((
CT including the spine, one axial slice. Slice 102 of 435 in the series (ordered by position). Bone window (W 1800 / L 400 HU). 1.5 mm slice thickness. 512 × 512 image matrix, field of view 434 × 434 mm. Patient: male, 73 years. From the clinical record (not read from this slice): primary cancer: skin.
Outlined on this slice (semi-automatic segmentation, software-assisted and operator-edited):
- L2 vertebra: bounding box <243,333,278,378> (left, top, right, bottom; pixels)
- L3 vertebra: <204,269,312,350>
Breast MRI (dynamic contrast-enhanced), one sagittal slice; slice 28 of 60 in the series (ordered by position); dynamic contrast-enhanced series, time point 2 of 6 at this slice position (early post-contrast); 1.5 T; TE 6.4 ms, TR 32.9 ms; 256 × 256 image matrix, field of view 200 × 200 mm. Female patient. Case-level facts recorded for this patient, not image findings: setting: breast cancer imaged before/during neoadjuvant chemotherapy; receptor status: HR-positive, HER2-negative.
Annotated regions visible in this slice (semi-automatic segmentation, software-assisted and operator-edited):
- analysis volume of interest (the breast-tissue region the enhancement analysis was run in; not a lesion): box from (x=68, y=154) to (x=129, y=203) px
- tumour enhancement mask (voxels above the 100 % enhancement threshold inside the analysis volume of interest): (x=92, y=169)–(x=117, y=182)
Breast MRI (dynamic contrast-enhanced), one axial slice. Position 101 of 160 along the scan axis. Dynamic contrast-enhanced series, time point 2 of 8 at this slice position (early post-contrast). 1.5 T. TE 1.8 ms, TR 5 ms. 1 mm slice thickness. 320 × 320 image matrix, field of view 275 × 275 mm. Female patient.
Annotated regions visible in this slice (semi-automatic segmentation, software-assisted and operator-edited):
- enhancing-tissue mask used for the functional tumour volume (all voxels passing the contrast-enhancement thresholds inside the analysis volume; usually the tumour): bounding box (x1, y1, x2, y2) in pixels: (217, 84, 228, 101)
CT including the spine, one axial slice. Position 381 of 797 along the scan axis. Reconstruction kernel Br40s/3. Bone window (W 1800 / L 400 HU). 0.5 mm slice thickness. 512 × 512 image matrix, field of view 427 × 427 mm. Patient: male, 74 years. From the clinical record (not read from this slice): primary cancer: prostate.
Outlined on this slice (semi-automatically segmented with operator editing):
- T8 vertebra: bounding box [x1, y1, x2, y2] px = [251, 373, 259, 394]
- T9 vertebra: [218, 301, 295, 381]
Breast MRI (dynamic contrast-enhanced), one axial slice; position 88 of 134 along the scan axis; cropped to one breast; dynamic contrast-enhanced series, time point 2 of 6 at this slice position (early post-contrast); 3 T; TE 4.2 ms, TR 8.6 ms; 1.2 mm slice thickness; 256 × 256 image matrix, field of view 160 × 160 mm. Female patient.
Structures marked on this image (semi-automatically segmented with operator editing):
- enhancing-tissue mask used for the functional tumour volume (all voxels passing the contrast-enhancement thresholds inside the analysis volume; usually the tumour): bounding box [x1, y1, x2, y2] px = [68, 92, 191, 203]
))
## [WORK TO BE COMPLETED]
If a line in the listing contains the string "field", copy it.

## [TASK SOLUTION]
CT including the spine, one axial slice. Slice 102 of 435 in the series (ordered by position). Bone window (W 1800 / L 400 HU). 1.5 mm slice thickness. 512 × 512 image matrix, field of view 434 × 434 mm. Patient: male, 73 years. From the clinical record (not read from this slice): primary cancer: skin.
Breast MRI (dynamic contrast-enhanced), one sagittal slice; slice 28 of 60 in the series (ordered by position); dynamic contrast-enhanced series, time point 2 of 6 at this slice position (early post-contrast); 1.5 T; TE 6.4 ms, TR 32.9 ms; 256 × 256 image matrix, field of view 200 × 200 mm. Female patient. Case-level facts recorded for this patient, not image findings: setting: breast cancer imaged before/during neoadjuvant chemotherapy; receptor status: HR-positive, HER2-negative.
Breast MRI (dynamic contrast-enhanced), one axial slice. Position 101 of 160 along the scan axis. Dynamic contrast-enhanced series, time point 2 of 8 at this slice position (early post-contrast). 1.5 T. TE 1.8 ms, TR 5 ms. 1 mm slice thickness. 320 × 320 image matrix, field of view 275 × 275 mm. Female patient.
CT including the spine, one axial slice. Position 381 of 797 along the scan axis. Reconstruction kernel Br40s/3. Bone window (W 1800 / L 400 HU). 0.5 mm slice thickness. 512 × 512 image matrix, field of view 427 × 427 mm. Patient: male, 74 years. From the clinical record (not read from this slice): primary cancer: prostate.
Breast MRI (dynamic contrast-enhanced), one axial slice; position 88 of 134 along the scan axis; cropped to one breast; dynamic contrast-enhanced series, time point 2 of 6 at this slice position (early post-contrast); 3 T; TE 4.2 ms, TR 8.6 ms; 1.2 mm slice thickness; 256 × 256 image matrix, field of view 160 × 160 mm. Female patient.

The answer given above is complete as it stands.